Jamadoba is a neighbourhood in Dhanbad in Dhanbad Sadar subdivision in Dhanbad district in Jharkhand state, India.

==Geography==

===Location===
Jamadoba is located at . It has an average elevation of 153 metres (501 feet).

Note: The map alongside presents some of the notable locations in the area. All places marked in the map are linked in the larger full screen map.

The earlier census town was combined with other urban units to form Dhanbad Municipal Corporation in 2006.

Jamadoba is part of Ward No. 43 of Dhanbad Municipal Corporation.

===Overview===
The region shown in the map is a part of the undulating uplands bustling with coalmines. The Damodar River, the most important river of the Chota Nagpur Plateau, flows along the southern border. A major part of the area shown in the map is part of Dhanbad Municipal Corporation, an urban area. The places in the DMC area are marked as neighbourhoods. The western part of the region shown in the map is covered by Dhanbad (community development block). 57% of the population of Dhanbad CD block reside in rural areas and 43% reside in urban areas, The east-central part of the region shown in the map is covered by Baliapur (community development block). 86% of the population of Baliapur CD block reside in rural areas and 14% reside in urban areas. The places in the CD block areas are marked mostly as census towns. Three operational areas of BCCL operate fully within the region – Pootkee Balihari Area, Lodna Area and Eastern Jharia Area. The Moonidih sector of Western Jharia Area also operates in the region.

==Famous places==
Tata park is a famous place at Jamadoba. The park is maintained by TATA. The park remains open everyday only for Tata employees and their families, but on Sunday, all are allowed to visit the park. Park remains open from 4pm to 7:30pm.

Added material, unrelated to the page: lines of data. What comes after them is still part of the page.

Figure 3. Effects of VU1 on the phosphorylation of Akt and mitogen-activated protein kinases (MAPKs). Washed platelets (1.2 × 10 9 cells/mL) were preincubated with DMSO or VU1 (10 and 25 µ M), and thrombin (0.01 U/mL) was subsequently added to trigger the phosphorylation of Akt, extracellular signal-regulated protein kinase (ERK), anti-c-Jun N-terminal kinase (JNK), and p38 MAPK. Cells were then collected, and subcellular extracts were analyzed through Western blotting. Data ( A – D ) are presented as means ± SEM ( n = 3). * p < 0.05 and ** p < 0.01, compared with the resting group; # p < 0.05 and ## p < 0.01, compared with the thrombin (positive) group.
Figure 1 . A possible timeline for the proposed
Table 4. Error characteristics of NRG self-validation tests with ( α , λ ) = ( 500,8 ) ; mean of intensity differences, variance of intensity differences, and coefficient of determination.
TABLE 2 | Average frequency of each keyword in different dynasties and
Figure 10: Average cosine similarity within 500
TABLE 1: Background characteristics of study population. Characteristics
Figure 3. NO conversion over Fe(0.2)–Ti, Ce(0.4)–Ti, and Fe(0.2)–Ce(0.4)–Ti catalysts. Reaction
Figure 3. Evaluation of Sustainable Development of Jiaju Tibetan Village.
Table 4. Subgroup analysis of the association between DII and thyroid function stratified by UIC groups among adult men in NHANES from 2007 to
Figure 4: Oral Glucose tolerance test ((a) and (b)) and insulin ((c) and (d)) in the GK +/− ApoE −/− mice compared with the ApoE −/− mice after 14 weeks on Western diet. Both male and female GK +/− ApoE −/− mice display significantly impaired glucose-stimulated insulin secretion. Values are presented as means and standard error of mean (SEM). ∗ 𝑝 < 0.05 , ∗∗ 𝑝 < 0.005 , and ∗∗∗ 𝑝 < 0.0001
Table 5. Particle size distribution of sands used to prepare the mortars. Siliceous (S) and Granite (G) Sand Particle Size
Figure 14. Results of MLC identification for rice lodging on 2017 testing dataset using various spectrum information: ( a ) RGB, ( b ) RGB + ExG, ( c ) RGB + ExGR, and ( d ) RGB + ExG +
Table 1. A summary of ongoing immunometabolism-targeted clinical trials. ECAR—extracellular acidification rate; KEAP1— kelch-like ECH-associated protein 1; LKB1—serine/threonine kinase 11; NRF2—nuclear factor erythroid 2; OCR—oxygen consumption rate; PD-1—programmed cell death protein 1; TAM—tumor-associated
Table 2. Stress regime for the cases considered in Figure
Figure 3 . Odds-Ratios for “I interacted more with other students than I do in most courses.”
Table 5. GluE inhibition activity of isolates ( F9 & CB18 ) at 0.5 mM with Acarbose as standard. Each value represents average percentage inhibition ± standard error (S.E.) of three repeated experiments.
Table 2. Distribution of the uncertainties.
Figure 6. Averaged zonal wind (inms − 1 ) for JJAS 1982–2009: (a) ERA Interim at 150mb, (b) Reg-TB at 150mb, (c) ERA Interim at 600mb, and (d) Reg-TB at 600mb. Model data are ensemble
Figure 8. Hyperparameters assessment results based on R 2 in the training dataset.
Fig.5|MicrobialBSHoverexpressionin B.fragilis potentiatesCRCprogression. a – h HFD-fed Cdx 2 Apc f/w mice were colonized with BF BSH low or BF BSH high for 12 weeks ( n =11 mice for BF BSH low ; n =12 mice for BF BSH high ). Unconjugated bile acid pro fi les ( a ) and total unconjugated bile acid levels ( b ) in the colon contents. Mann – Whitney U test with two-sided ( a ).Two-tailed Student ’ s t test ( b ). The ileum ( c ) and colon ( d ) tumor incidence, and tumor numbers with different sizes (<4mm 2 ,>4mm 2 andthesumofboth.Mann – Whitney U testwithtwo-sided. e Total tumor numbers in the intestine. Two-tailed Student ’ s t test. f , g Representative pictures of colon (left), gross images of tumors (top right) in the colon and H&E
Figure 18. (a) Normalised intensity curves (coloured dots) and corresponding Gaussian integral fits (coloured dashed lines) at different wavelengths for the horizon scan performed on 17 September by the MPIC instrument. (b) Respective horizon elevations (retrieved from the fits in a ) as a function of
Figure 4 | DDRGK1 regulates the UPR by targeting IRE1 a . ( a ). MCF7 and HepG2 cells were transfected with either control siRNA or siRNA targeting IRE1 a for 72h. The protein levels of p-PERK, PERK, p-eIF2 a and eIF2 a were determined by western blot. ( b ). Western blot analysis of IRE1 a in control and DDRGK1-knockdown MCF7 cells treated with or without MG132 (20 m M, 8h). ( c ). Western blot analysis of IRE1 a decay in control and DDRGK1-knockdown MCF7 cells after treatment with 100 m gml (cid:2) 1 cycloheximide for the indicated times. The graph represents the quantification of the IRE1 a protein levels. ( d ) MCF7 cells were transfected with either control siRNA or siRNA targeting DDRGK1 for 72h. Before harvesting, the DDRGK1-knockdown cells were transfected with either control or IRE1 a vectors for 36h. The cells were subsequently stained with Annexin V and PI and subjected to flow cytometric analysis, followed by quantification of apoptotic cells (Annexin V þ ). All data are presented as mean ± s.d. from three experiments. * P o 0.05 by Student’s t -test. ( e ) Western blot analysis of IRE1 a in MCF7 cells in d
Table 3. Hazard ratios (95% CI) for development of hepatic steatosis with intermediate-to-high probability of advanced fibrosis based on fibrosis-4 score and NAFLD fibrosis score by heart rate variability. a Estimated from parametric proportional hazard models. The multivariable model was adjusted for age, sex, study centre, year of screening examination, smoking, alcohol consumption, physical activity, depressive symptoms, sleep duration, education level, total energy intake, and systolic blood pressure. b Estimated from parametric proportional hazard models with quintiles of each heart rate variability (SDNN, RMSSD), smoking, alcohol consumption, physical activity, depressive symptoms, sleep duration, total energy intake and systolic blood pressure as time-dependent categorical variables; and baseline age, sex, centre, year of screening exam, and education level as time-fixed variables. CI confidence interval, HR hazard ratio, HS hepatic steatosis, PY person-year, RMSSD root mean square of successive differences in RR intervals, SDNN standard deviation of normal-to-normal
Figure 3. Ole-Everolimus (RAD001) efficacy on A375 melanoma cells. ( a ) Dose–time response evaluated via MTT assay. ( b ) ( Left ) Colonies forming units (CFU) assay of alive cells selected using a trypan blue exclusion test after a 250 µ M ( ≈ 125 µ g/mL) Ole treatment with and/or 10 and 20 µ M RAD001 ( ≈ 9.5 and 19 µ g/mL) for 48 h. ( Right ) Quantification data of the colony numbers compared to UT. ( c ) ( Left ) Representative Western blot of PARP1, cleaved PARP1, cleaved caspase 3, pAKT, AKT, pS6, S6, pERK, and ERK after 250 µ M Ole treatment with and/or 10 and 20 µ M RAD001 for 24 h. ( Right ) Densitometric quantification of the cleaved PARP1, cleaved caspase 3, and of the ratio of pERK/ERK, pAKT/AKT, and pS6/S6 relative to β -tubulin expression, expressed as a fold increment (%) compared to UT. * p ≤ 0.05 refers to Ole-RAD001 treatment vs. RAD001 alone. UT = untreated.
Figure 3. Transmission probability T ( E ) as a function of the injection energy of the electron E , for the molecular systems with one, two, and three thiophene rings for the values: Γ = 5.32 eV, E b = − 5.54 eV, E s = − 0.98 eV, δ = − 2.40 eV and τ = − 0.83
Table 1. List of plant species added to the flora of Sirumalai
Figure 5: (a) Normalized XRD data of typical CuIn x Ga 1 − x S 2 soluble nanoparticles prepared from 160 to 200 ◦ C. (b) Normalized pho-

On Sunday, many people visit this park for refreshment. There is no charge for entering park. The park is covered with plants and flowers. Tata park is a good place for amusement for people residing there.

==Demographics==
As of 2001 India census, Jamadoba had a population of 33,981. Males constitute 54% of the population and females 46%. Jamadoba has an average literacy rate of 62%, higher than the national average of 59.5%: male literacy is 71%, and female literacy is 51%. In Jamadoba, 15% of the population is under 6 years of age.

==Economy==
Tata Steel leased six coal mines with metallurgical coal in Jharia coalfield between 1910 and 1918, These are grouped in two locations – Sijua and Jamadoba. The Bhelatand colliery of the Sijua Group was then acquired. Subsequently in 1918, Tata Steel acquired Malkera and Sijua as well as Jamadoba, Digwadih and 6&7 Pits Collieries of the Jamadoba Group.

==Education==
Tata D.A.V School, Jamadoba was established at Jamadoba in 1987. An English-medium co-educational school, it is affiliated to the CBSE.

DAV Centenary Public School is located at Baniahir Lodna Area, PO Bhaga.

S.B. High School is located at Jamadoba.